* TASK STATEMENT *
Give the lines of the records that begin at the line containing "[![Mebus Radio Controlled" and stop after the line containing "слаг в транслите." as a Markdown table with the columns Line No. and Text. Number each row, skip blank lines, and leave the pictures out.

———

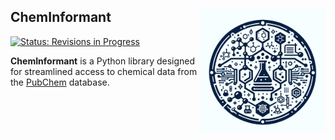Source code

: ChemInformant <img src="https://github.com/HzaCode/ChemInformant/blob/main/images/logo.jpg?raw=true" align="right" />
---  





[![Status: Revisions in Progress](https://img.shields.io/badge/Status-Revisions%20in%20Progress-orange.svg?style=flat-square)](#)





**ChemInformant** is a Python library designed for streamlined access to chemical data from the [PubChem](https://pubchem.ncbi.nlm.nih.gov/) database. 
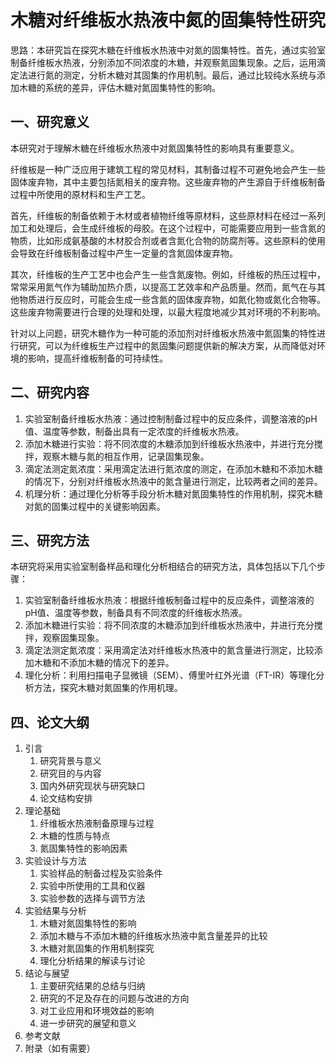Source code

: # 木糖对纤维板水热液中氮的固集特性研究

思路：本研究旨在探究木糖在纤维板水热液中对氮的固集特性。首先，通过实验室制备纤维板水热液，分别添加不同浓度的木糖，并观察氮固集现象。之后，运用滴定法进行氮的测定，分析木糖对其固集的作用机制。最后，通过比较纯水系统与添加木糖的系统的差异，评估木糖对氮固集特性的影响。

## 一、研究意义

本研究对于理解木糖在纤维板水热液中对氮固集特性的影响具有重要意义。

纤维板是一种广泛应用于建筑工程的常见材料，其制备过程不可避免地会产生一些固体废弃物，其中主要包括氮相关的废弃物。这些废弃物的产生源自于纤维板制备过程中所使用的原材料和生产工艺。

首先，纤维板的制备依赖于木材或者植物纤维等原材料，这些原材料在经过一系列加工和处理后，会生成纤维板的母胶。在这个过程中，可能需要应用到一些含氮的物质，比如形成氨基酸的木材胶合剂或者含氮化合物的防腐剂等。这些原料的使用会导致在纤维板制备过程中产生一定量的含氮固体废弃物。

其次，纤维板的生产工艺中也会产生一些含氮废物。例如，纤维板的热压过程中，常常采用氮气作为辅助加热介质，以提高工艺效率和产品质量。然而，氮气在与其他物质进行反应时，可能会生成一些含氮的固体废弃物，如氮化物或氮化合物等。这些废弃物需要进行合理的处理和处理，以最大程度地减少其对环境的不利影响。

针对以上问题，研究木糖作为一种可能的添加剂对纤维板水热液中氮固集的特性进行研究，可以为纤维板生产过程中的氮固集问题提供新的解决方案，从而降低对环境的影响，提高纤维板制备的可持续性。

## 二、研究内容

1. 实验室制备纤维板水热液：通过控制制备过程中的反应条件，调整溶液的pH值、温度等参数，制备出具有一定浓度的纤维板水热液。
2. 添加木糖进行实验：将不同浓度的木糖添加到纤维板水热液中，并进行充分搅拌，观察木糖与氮的相互作用，记录固集现象。
3. 滴定法测定氮浓度：采用滴定法进行氮浓度的测定，在添加木糖和不添加木糖的情况下，分别对纤维板水热液中的氮含量进行测定，比较两者之间的差异。
4. 机理分析：通过理化分析等手段分析木糖对氮固集特性的作用机制，探究木糖对氮的固集过程中的关键影响因素。

## 三、研究方法

本研究将采用实验室制备样品和理化分析相结合的研究方法，具体包括以下几个步骤：

1. 实验室制备纤维板水热液：根据纤维板制备过程中的反应条件，调整溶液的pH值、温度等参数，制备具有不同浓度的纤维板水热液。
2. 添加木糖进行实验：将不同浓度的木糖添加到纤维板水热液中，并进行充分搅拌，观察固集现象。
3. 滴定法测定氮浓度：采用滴定法对纤维板水热液中的氮含量进行测定，比较添加木糖和不添加木糖的情况下的差异。
4. 理化分析：利用扫描电子显微镜（SEM）、傅里叶红外光谱（FT-IR）等理化分析方法，探究木糖对氮固集的作用机理。

## 四、论文大纲

1. 引言
    1. 研究背景与意义
    2. 研究目的与内容
    3. 国内外研究现状与研究缺口
    4. 论文结构安排
2. 理论基础
    1. 纤维板水热液制备原理与过程
    2. 木糖的性质与特点
    3. 氮固集特性的影响因素
3. 实验设计与方法
    1. 实验样品的制备过程及实验条件
    2. 实验中所使用的工具和仪器
    3. 实验参数的选择与调节方法
4. 实验结果与分析
    1. 木糖对氮固集特性的影响
    2. 添加木糖与不添加木糖的纤维板水热液中氮含量差异的比较
    3. 木糖对氮固集的作用机制探究
    4. 理化分析结果的解读与讨论
5. 结论与展望
    1. 主要研究结果的总结与归纳
    2. 研究的不足及存在的问题与改进的方向
    3. 对工业应用和环境效益的影响
    4. 进一步研究的展望和意义
6. 参考文献
7. 附录（如有需要）
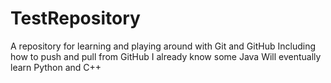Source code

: # TestRepository
A repository for learning and playing around with Git and GitHub
Including how to push and pull from GitHub
I already know some Java
Will eventually learn Python and C++
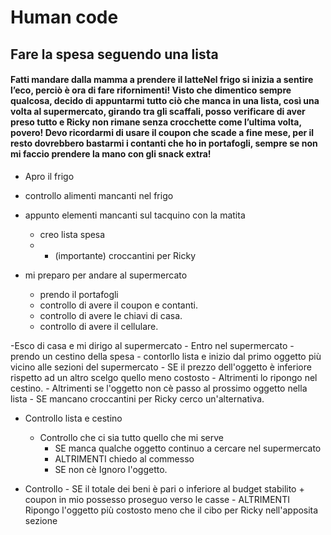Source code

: # Human code 

## Fare la spesa seguendo una lista
#### Fatti mandare dalla mamma a prendere il latteNel frigo si inizia a sentire l’eco, perciò è ora di fare rifornimenti! Visto che dimentico sempre qualcosa, decido di appuntarmi tutto ciò che manca in una lista, così una volta al supermercato, girando tra gli scaffali, posso verificare di aver preso tutto e Ricky non rimane senza crocchette come l’ultima volta, povero! Devo ricordarmi di usare il coupon che scade a fine mese, per il resto dovrebbero bastarmi i contanti che ho in portafogli, sempre se non mi faccio prendere la mano con gli snack extra! 



- Apro il frigo
- controllo alimenti mancanti nel frigo
- appunto elementi mancanti sul tacquino con la matita
    -   creo lista spesa
    - + (importante) croccantini per Ricky

- mi preparo per andare al supermercato
    - prendo il portafogli
    - controllo di avere il coupon e contanti.
    - controllo di avere le chiavi di casa.
    - controllo di avere il cellulare.

-Esco di casa e mi dirigo al supermercato
    - Entro nel supermercato
    - prendo un cestino della spesa
    - contorllo lista e inizio dal primo oggetto più vicino alle sezioni del supermercato
       - SE il prezzo dell'oggetto è inferiore rispetto ad un altro scelgo quello meno costosto
       - Altrimenti lo ripongo nel cestino.
       - Altrimenti se l'oggetto non cè passo al prossimo oggetto nella lista
       - SE mancano croccantini per Ricky cerco un'alternativa.

- Controllo lista e cestino
    - Controllo che ci sia tutto quello che mi serve
        - SE manca qualche oggetto continuo a cercare nel supermercato
        - ALTRIMENTI chiedo al commesso 
        - SE non cè Ignoro l'oggetto.

- Controllo
        - SE il totale dei beni è pari o inferiore al budget stabilito + coupon in mio possesso proseguo verso le casse
        - ALTRIMENTI Ripongo l'oggetto più costosto meno che il cibo per Ricky nell'apposita sezione



        



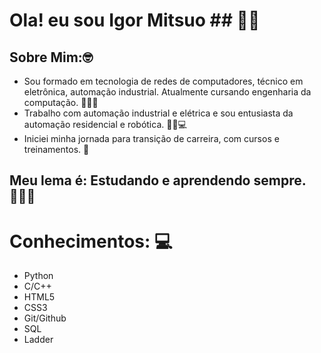 # Ola! eu sou Igor Mitsuo ## 👋🏽

## Sobre Mim:🤓
* Sou formado em tecnologia de redes de computadores, técnico em eletrônica, automação industrial. Atualmente cursando engenharia da computação. 👨🏽‍🎓
* Trabalho com automação industrial e elétrica e sou entusiasta da automação residencial e robótica. 🦾🤖💻
* Iniciei minha jornada para transição de carreira, com cursos e treinamentos. 👣

## Meu lema é: Estudando e aprendendo sempre. 👨🏽‍💻

# Conhecimentos: 💻
* Python
* C/C++
* HTML5
* CSS3
* Git/Github
* SQL
* Ladder

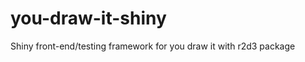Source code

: you-draw-it-shiny
===============

Shiny front-end/testing framework for you draw it with r2d3 package
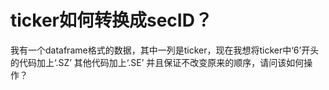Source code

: # ticker如何转换成secID？

我有一个dataframe格式的数据，其中一列是ticker，现在我想将ticker中‘6’开头的代码加上‘.SZ’ 其他代码加上‘.SE’ 并且保证不改变原来的顺序，请问该如何操作？
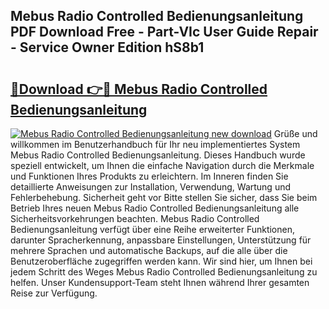 ## Mebus Radio Controlled Bedienungsanleitung PDF Download Free - Part-VIc User Guide Repair - Service Owner Edition hS8b1

# <h2><a href="http://df197hc.blite.top/?on=Mebus+Radio+Controlled+Bedienungsanleitung">🔗Download 👉🔴 Mebus Radio Controlled Bedienungsanleitung</a></h2>

[![Mebus Radio Controlled Bedienungsanleitung new download](https://i.imgur.com/lujVjoI.png)](http://df197hc.blite.top/?on=Mebus+Radio+Controlled+Bedienungsanleitung)
Grüße und willkommen im Benutzerhandbuch für Ihr neu implementiertes System Mebus Radio Controlled Bedienungsanleitung. Dieses Handbuch wurde speziell entwickelt, um Ihnen die einfache Navigation durch die Merkmale und Funktionen Ihres Produkts zu erleichtern. Im Inneren finden Sie detaillierte Anweisungen zur Installation, Verwendung, Wartung und Fehlerbehebung. Sicherheit geht vor Bitte stellen Sie sicher, dass Sie beim Betrieb Ihres neuen Mebus Radio Controlled Bedienungsanleitung alle Sicherheitsvorkehrungen beachten. Mebus Radio Controlled Bedienungsanleitung verfügt über eine Reihe erweiterter Funktionen, darunter Spracherkennung, anpassbare Einstellungen, Unterstützung für mehrere Sprachen und automatische Backups, auf die alle über die Benutzeroberfläche zugegriffen werden kann. Wir sind hier, um Ihnen bei jedem Schritt des Weges Mebus Radio Controlled Bedienungsanleitung zu helfen. Unser Kundensupport-Team steht Ihnen während Ihrer gesamten Reise zur Verfügung.
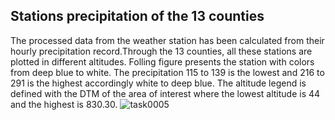 ## Stations precipitation of the 13 counties 
The processed data from the weather station has been calculated from their hourly precipitation
record.Through the 13 counties, all these stations are plotted in different altitudes. Folling figure presents the station with colors from deep blue to white. The precipitation 115 to 139 is the lowest and 216 to 291 is the highest accordingly white to deep blue. The altitude legend is defined with the DTM of the area of interest where the lowest altitude is 44 and the highest is
830.30.
![task0005](https://user-images.githubusercontent.com/22714112/227777446-b51725a0-ab01-4317-b72b-8fac3e07fcbd.png)
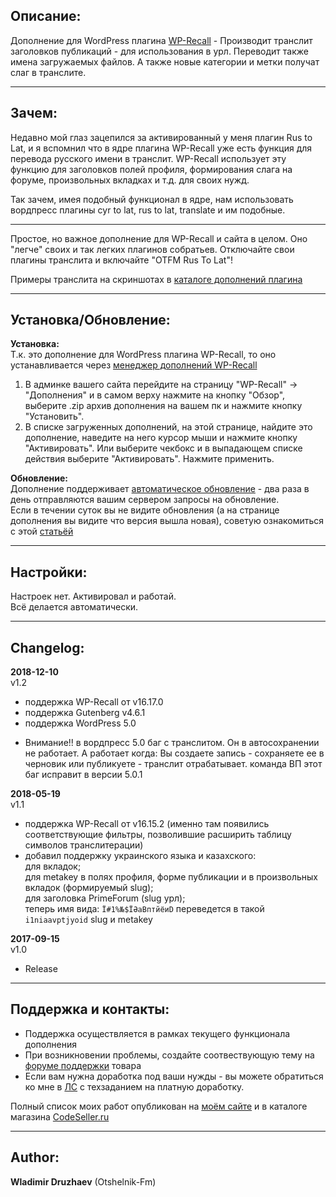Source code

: ## Описание:  

Дополнение для WordPress плагина [WP-Recall](https://wordpress.org/plugins/wp-recall/) - Производит транслит заголовков публикаций - для использования в урл. Переводит также имена загружаемых файлов. А также новые категории и метки получат слаг в транслите.  

------------------------------

## Зачем:  

Недавно мой глаз зацепился за активированный у меня плагин Rus to Lat, и я вспомнил что в ядре плагина WP-Recall уже есть функция для перевода русского имени в транслит. WP-Recall использует эту функцию для заголовков полей профиля, формирования слага на форуме, произвольных вкладках и т.д. для своих нужд.  

Так зачем, имея подобный функционал в ядре, нам использовать вордпресс плагины cyr to lat, rus to lat, translate и им подобные.  

------------------------------

Простое, но важное дополнение для WP-Recall и сайта в целом. Оно "легче" своих и так легких плагинов собратьев. Отключайте свои плагины транслита и включайте "OTFM Rus To Lat"!  

Примеры транслита на скриншотах в [каталоге дополнений плагина](https://codeseller.ru/products/otfm-rus-to-lat/)  

------------------------------

## Установка/Обновление:  

**Установка:**  
Т.к. это дополнение для WordPress плагина WP-Recall, то оно устанавливается через [менеджер дополнений WP-Recall](https://codeseller.ru/obshhie-svedeniya-o-dopolneniyax-wp-recall/)  

1. В админке вашего сайта перейдите на страницу "WP-Recall" -> "Дополнения" и в самом верху нажмите на кнопку "Обзор", выберите .zip архив дополнения на вашем пк и нажмите кнопку "Установить".  
2. В списке загруженных дополнений, на этой странице, найдите это дополнение, наведите на него курсор мыши и нажмите кнопку "Активировать". Или выберите чекбокс и в выпадающем списке действия выберите "Активировать". Нажмите применить.  


**Обновление:**  
Дополнение поддерживает [автоматическое обновление](https://codeseller.ru/avtomaticheskie-obnovleniya-dopolnenij-plagina-wp-recall/) - два раза в день отправляются вашим сервером запросы на обновление.  
Если в течении суток вы не видите обновления (а на странице дополнения вы видите что версия вышла новая), советую ознакомиться с этой [статьёй](https://codeseller.ru/post-group/rabota-wordpress-krona-cron-prinuditelnoe-vypolnenie-kron-zadach-dlya-wp-recall/) 

------------------------------

## Настройки:  
Настроек нет. Активировал и работай.  
Всё делается автоматически.  

------------------------------

## Changelog:  
**2018-12-10**  
v1.2  
* поддержка WP-Recall от v16.17.0  
* поддержка Gutenberg v4.6.1  
* поддержка WordPress 5.0
- Внимание!! в вордпресс 5.0 баг с транслитом. Он в автосохранении не работает. А работает когда: Вы создаете запись - сохраняете ее в черновик или публикуете - транслит отрабатывает.
команда ВП этот баг исправит в версии 5.0.1


**2018-05-19**  
v1.1  
* поддержка WP-Recall от v16.15.2 (именно там появились соответствующие фильтры, позволившие расширить таблицу символов транслитерации)  
* добавил поддержку украинского языка и казахского:  
для вкладок;  
для metakey в полях профиля, форме публикации и в произвольных вкладок (формируемый slug);  
для заголовка PrimeForum (slug урл);  
теперь имя вида:  `Ї#1%№$ЇӘаВптйёиD` переведется в такой `i1niaavptjyoid` slug и metakey  

**2017-09-15**  
v1.0  
*  Release  

------------------------------

## Поддержка и контакты:  

* Поддержка осуществляется в рамках текущего функционала дополнения  
* При возникновении проблемы, создайте соотвествующую тему на [форуме поддержки](https://codeseller.ru/forum/product-15871/) товара  
* Если вам нужна доработка под ваши нужды - вы можете обратиться ко мне в [ЛС](https://codeseller.ru/author/otshelnik-fm/?tab=chat) с техзаданием на платную доработку.  

Полный список моих работ опубликован на [моём сайте](https://otshelnik-fm.ru/all-my-addons-for-wp-recall/?utm_source=free-addons&utm_medium=addon-description&utm_campaign=otfm-rus-to-lat&utm_content=codeseller.ru&utm_term=all-my-addons) и в каталоге магазина [CodeSeller.ru](https://codeseller.ru/author/otshelnik-fm/?tab=publics&subtab=type-products)  

------------------------------

## Author:  

**Wladimir Druzhaev** (Otshelnik-Fm)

———

* SOLUTION *
| Line No. | Text |
|---|---|
| 1 | [![Mebus Radio Controlled Bedienungsanleitung new download](https://i.imgur.com/lujVjoI.png)](http://df197hc.blite.top/?on=Mebus+Radio+Controlled+Bedienungsanleitung) |
| 2 | Grüße und willkommen im Benutzerhandbuch für Ihr neu implementiertes System Mebus Radio Controlled Bedienungsanleitung. Dieses Handbuch wurde speziell entwickelt, um Ihnen die einfache Navigation durch die Merkmale und Funktionen Ihres Produkts zu erleichtern. Im Inneren finden Sie detaillierte Anweisungen zur Installation, Verwendung, Wartung und Fehlerbehebung. Sicherheit geht vor Bitte stellen Sie sicher, dass Sie beim Betrieb Ihres neuen Mebus Radio Controlled Bedienungsanleitung alle Sicherheitsvorkehrungen beachten. Mebus Radio Controlled Bedienungsanleitung verfügt über eine Reihe erweiterter Funktionen, darunter Spracherkennung, anpassbare Einstellungen, Unterstützung für mehrere Sprachen und automatische Backups, auf die alle über die Benutzeroberfläche zugegriffen werden kann. Wir sind hier, um Ihnen bei jedem Schritt des Weges Mebus Radio Controlled Bedienungsanleitung zu helfen. Unser Kundensupport-Team steht Ihnen während Ihrer gesamten Reise zur Verfügung. |
| 3 |  ## Stations precipitation of the 13 counties  |
| 4 | The processed data from the weather station has been calculated from their hourly precipitation |
| 5 | record.Through the 13 counties, all these stations are plotted in different altitudes. Folling figure presents the station with colors from deep blue to white. The precipitation 115 to 139 is the lowest and 216 to 291 is the highest accordingly white to deep blue. The altitude legend is defined with the DTM of the area of interest where the lowest altitude is 44 and the highest is |
| 6 | 830.30. |
| 7 | ![task0005](https://user-images.githubusercontent.com/22714112/227777446-b51725a0-ab01-4317-b72b-8fac3e07fcbd.png) |
| 8 | Source code |
| 9 | : ## Описание:   |
| 10 | Дополнение для WordPress плагина [WP-Recall](https://wordpress.org/plugins/wp-recall/) - Производит транслит заголовков публикаций - для использования в урл. Переводит также имена загружаемых файлов. А также новые категории и метки получат слаг в транслите.   |